When it rains, it pours, you guys. Like, literally. Have you seen the weather today?

But also, I Joined the ranks of the unemployed last week.

Seriously.

It had to happen. They saw the struggle, I felt the struggle, and it just wasn't a fit. For them or me. And being within my 90-day probation period, well, that was that. Peace out, job.

I AM AN UNEMPLOYED CAREER WOMAN.

Do you know how horribly heinous that sounds? And at the same time, how horribly neat it felt for just two minutes when I said, "I can sleep in tomorrow"? Mixed emotions enveloped me. I was part terrified and part absolutely relieved.

I can say this out loud now: I fucking hated that job. HATED IT.

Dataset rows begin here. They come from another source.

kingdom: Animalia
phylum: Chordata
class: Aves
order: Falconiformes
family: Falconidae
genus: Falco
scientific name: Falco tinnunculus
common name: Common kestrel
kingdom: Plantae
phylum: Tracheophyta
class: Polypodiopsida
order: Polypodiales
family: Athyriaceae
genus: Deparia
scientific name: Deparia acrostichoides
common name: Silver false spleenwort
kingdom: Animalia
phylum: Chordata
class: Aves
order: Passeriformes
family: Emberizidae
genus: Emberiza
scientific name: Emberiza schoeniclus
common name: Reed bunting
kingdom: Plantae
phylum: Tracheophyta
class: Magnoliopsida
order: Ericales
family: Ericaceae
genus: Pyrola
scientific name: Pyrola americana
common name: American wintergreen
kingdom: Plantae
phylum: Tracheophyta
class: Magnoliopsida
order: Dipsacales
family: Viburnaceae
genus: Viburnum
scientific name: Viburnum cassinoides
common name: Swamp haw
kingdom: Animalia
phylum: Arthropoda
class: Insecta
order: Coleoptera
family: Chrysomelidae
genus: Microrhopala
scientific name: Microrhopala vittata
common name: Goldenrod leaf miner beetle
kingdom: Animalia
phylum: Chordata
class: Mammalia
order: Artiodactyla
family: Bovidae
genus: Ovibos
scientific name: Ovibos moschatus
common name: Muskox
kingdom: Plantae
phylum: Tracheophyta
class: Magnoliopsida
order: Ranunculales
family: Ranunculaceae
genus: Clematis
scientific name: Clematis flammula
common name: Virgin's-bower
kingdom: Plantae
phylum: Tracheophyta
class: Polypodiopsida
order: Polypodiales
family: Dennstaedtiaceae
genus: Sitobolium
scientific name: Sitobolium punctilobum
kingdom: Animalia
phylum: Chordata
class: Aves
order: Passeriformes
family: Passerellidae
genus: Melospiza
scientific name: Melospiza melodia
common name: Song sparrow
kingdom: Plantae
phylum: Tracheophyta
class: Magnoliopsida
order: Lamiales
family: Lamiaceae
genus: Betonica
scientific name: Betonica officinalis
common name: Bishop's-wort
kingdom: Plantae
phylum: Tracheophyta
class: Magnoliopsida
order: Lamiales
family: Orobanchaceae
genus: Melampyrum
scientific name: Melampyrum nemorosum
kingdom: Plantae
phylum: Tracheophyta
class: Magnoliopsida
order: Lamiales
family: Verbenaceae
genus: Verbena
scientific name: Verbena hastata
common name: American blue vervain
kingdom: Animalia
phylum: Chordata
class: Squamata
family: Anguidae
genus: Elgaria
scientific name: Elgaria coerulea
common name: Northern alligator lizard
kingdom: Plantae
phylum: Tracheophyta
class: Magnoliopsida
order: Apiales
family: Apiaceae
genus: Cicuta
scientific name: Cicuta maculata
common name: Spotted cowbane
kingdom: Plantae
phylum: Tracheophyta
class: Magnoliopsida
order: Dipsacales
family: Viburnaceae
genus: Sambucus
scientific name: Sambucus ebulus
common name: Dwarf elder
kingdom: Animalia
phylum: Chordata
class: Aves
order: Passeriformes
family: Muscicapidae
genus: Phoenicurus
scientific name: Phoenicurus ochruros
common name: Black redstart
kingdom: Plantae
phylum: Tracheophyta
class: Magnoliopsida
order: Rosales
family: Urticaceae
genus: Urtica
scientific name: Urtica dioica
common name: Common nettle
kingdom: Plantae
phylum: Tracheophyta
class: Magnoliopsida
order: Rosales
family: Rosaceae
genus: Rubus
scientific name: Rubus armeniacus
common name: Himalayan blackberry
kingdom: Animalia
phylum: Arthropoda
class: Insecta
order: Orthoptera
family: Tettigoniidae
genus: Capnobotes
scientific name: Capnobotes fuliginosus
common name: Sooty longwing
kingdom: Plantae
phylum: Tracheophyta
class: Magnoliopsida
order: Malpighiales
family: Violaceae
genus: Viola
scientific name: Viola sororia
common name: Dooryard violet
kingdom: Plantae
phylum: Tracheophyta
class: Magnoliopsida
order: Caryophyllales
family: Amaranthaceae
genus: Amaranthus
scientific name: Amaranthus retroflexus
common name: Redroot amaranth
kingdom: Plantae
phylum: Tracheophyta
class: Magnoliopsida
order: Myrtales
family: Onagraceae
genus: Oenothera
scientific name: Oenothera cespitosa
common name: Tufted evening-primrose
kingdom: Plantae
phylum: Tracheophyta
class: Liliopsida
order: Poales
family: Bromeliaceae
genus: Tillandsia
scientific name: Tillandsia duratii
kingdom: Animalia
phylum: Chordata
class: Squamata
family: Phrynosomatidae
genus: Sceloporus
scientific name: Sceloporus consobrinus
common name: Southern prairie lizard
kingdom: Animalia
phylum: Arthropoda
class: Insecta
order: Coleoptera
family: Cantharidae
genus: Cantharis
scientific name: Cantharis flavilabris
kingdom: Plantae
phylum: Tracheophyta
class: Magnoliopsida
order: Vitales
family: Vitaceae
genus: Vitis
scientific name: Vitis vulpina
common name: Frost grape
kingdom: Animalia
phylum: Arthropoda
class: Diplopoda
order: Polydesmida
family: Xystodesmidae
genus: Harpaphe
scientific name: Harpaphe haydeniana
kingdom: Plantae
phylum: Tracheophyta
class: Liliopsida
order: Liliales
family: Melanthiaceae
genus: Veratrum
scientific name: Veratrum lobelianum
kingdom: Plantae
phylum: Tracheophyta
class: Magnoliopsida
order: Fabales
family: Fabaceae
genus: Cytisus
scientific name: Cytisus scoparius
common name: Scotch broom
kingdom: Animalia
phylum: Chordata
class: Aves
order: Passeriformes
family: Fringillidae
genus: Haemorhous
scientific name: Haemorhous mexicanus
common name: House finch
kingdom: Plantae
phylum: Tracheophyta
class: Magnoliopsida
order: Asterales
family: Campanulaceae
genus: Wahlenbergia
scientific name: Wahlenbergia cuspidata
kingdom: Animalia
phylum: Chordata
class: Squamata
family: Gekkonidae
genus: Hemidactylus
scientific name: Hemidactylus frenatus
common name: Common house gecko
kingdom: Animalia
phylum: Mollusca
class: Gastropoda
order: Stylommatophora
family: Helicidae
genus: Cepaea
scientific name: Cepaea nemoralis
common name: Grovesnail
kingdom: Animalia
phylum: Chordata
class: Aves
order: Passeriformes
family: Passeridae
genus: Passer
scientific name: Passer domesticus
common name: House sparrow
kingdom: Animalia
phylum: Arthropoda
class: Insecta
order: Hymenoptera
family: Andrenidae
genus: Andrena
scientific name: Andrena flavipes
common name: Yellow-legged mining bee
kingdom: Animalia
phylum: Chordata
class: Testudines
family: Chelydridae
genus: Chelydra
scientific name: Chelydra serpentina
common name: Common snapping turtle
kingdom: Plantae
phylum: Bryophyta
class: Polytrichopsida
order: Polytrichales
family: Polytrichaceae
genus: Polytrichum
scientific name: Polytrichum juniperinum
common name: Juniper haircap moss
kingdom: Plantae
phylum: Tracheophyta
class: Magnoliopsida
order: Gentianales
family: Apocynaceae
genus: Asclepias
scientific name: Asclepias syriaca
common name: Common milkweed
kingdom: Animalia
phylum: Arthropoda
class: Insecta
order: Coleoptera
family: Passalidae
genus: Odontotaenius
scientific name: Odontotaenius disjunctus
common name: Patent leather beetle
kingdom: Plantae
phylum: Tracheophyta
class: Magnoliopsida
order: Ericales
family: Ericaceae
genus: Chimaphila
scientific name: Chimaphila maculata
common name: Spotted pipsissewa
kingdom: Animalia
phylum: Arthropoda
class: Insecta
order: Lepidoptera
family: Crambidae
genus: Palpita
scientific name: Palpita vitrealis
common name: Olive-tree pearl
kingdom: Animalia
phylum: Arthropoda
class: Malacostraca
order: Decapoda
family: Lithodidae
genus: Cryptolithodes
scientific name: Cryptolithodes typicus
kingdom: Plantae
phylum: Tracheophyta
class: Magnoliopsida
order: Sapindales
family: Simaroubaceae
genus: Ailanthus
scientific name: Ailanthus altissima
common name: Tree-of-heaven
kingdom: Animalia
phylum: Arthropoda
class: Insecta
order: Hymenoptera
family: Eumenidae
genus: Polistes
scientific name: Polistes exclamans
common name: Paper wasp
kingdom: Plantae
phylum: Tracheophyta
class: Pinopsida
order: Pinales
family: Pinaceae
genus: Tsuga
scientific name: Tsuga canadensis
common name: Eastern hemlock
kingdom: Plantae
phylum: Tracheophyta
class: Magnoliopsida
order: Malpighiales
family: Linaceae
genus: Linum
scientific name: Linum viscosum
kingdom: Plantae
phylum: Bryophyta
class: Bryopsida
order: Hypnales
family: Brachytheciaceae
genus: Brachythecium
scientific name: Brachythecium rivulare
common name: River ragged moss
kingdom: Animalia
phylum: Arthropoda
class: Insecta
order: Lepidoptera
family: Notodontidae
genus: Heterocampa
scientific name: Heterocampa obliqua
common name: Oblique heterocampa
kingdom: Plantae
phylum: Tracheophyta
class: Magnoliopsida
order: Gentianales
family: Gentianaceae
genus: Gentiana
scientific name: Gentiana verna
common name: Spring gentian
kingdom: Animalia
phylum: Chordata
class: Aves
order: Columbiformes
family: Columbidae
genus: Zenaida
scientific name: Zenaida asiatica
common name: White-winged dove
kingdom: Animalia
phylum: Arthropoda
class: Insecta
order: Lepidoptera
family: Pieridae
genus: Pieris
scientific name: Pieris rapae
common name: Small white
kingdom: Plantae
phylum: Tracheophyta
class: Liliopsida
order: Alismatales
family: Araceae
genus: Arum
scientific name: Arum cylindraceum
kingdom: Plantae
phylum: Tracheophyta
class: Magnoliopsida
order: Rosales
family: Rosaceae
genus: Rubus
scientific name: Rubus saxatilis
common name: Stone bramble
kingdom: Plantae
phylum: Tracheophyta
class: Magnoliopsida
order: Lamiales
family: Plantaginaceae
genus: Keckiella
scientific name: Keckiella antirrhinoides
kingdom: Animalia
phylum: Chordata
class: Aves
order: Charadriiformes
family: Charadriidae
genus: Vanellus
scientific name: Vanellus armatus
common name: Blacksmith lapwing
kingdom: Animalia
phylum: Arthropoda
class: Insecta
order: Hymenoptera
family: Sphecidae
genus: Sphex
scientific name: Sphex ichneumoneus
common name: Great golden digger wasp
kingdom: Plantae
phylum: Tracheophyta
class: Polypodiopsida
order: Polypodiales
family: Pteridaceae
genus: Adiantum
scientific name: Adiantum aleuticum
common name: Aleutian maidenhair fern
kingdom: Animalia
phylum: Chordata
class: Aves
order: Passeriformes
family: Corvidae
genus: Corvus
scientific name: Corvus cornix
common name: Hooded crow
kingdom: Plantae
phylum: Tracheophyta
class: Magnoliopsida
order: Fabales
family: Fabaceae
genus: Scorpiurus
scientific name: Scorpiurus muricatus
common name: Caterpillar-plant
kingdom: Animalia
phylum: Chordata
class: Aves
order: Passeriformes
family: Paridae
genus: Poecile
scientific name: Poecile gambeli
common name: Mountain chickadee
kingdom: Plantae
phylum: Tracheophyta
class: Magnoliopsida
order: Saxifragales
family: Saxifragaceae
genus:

This is my opportunity. This is me, looking on the bright side. I can find the job I want. Live the life I desire. Granted, at the moment I am unemployed and have approximately one week to live, but think of the liberation!

Goodbye, editor! Goodbye, cubicle! Goodbye, sensationalism!

Goodbye, salary?

Hrmph.

I'm mildly nervous, seeing as though I have bills to pay. But I have a job interview already on Tuesday. A decent job. A good-paying job. A job I'd enjoy. A job that's the right fit.

So, I guess the door is opened now. Perhaps I should step through it before it hits me in the ass.